An online SPE-HPLC-UV method has been demonstrated for the rapid, precise and sensitive determination of clenbuterol, ractopamine and phenylethanolamine in meat. The approach combines full automation with detection limits equivalent to MS methods, offering an efficient solution for regulatory compliance and food safety monitoring.

References

1. Nie JT, Hong ZT, Lian J, Deng XL. Rapid Determination of Ractopamine and Clenbuterol in Animal Urine with HPLC-MS/MS. Chin J Vet Drug. 2008;42(8):17–20.
2. Ying YF, Pi XE, Wu PG, Chen HH, Zhu CY, Lu CB. Simultaneous Determination of Ractopamine and Clenbuterol Residues in Animal Urine with Gas Chromatography-Mass Spectrometry. J Chin Mass Spectr Soc. 2006;27(2):74–78.

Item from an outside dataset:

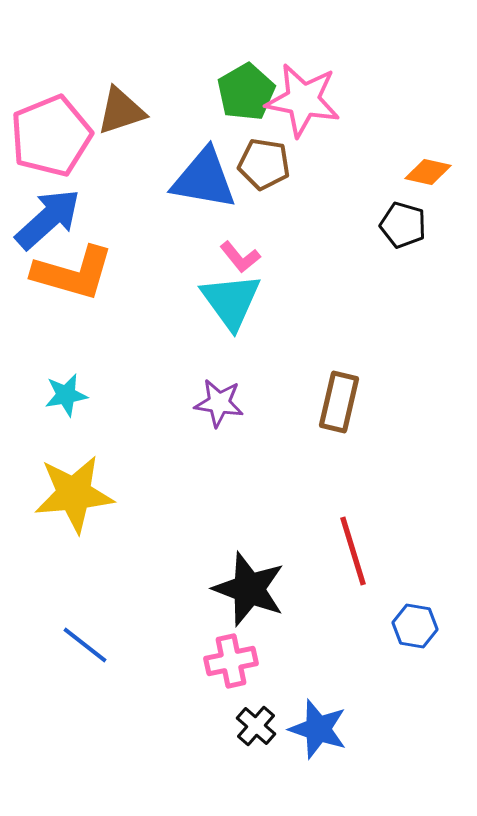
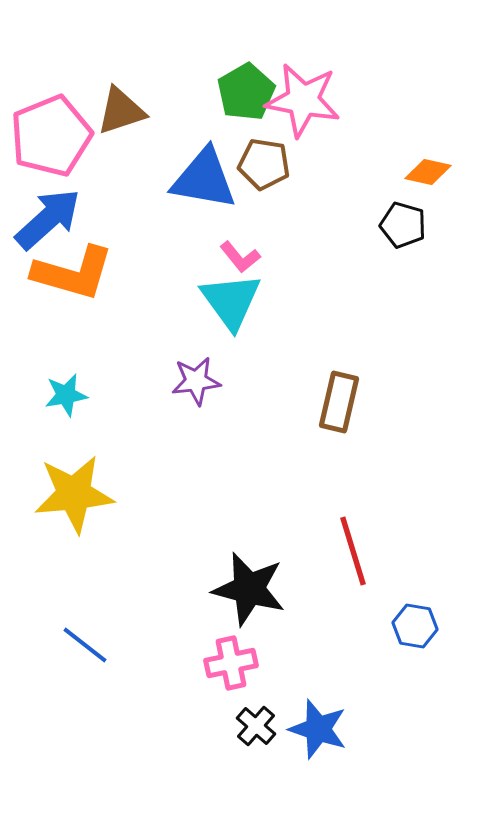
purple star: moved 23 px left, 22 px up; rotated 15 degrees counterclockwise
black star: rotated 6 degrees counterclockwise
pink cross: moved 2 px down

3. GB/T22147-2008: Determination of Salbutamol, Ractopamine and Clenbuterol in Feeds—Liquid Chromatography Mass Spectrometry; SAC, 2008.
4. GB/T22286-2008: Determination of β2-Agonists Residues in Foodstuff of Animal Origin—LC with Tandem MS; SAC, 2008.
5. Dionex (Thermo Scientific) SolEx HRP On-Line Sample SPE Concentration Cartridges. Sunnyvale, CA; 2010.
6. Thermo Scientific Application Update 186: Rapid HPLC Determination of Carbofuran and Carbaryl in Tap and Environmental Waters Using On-Line SPE. Sunnyvale, CA; 2012.
7. Thermo Scientific Application Note 292: Determination of Aniline and Nitroanilines in Environmental and Drinking Waters by On-Line SPE. Sunnyvale, CA; 2012.